Of the 3 international routes opened to competition in the Netherlands (Amsterdam-Berlin, Amsterdam-Brussels and Amsterdam-Prague), NS shows and sells the ticket for the full journey, or redirects customers to the relevant website.

“The NS platform performs comparatively pretty well at showing international cross-border rail tickets”, Georgia Whitaker, rail campaign manager at T&E, told DutchNews. “But rail users travelling from or to the Netherlands are among the most exposed to having to pay for extra tickets in the event of delays”.

“While NS, Eurostar and DB are part of the Agreement on Journey Continuation (AJC), which allows passengers to get on the next train without any extra cost, rail entrants generally aren’t. And these amount to half of the operators running passenger services on Dutch rail tracks”, she said.
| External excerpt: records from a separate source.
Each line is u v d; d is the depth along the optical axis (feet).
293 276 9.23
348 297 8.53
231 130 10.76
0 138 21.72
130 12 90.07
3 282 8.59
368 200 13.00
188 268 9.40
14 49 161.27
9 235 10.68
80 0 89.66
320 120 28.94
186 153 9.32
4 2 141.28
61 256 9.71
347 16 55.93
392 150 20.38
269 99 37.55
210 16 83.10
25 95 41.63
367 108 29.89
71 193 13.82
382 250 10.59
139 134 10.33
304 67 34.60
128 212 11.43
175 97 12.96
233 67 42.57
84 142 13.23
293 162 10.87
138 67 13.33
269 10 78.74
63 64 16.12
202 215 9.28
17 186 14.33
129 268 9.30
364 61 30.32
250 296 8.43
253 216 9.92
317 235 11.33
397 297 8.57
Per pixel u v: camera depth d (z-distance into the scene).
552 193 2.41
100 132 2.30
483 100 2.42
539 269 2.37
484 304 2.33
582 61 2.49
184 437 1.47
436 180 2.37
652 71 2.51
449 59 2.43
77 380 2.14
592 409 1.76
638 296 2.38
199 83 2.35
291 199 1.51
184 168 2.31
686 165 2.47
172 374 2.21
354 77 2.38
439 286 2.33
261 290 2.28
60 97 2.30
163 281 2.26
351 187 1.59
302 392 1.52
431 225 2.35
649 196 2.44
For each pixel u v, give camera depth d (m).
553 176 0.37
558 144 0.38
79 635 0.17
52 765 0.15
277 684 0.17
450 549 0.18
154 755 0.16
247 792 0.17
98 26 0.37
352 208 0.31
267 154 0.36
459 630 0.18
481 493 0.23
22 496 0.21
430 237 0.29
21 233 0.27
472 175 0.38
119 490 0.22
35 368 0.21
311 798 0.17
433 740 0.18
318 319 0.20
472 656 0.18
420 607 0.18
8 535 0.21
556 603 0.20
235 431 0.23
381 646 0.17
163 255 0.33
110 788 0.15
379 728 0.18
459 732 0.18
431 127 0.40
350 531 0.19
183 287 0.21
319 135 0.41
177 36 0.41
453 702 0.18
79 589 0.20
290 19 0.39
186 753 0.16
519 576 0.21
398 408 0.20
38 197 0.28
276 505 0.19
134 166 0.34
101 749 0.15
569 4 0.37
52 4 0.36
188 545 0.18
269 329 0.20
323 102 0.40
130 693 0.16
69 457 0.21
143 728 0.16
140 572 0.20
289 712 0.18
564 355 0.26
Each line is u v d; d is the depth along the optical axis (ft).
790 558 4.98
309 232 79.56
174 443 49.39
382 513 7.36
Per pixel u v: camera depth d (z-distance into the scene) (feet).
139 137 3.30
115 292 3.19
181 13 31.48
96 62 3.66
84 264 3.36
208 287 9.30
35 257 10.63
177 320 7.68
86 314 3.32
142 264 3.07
A YouGov poll for T&E found that 61% of long-distance rail passengers had at least once avoided journeys because of the complicated booking process.

New EU rules

The European Commission is expected to propose on 13 May a regulation for a single train booking and ticketing system. T&E says major operators should be required to display and sell other operators’ tickets under fair conditions and share their own ticket data with other operators and independent platforms.

“Too often passengers trying to book low-carbon international train journeys are faced with headaches due to opaque and complicated booking systems. This has to change. The European Commission needs to deliver a Single Ticketing Package that makes rail travel as simple as booking a flight. It’s time to drag the rail ticketing system out of the stone age”, said Whitaker.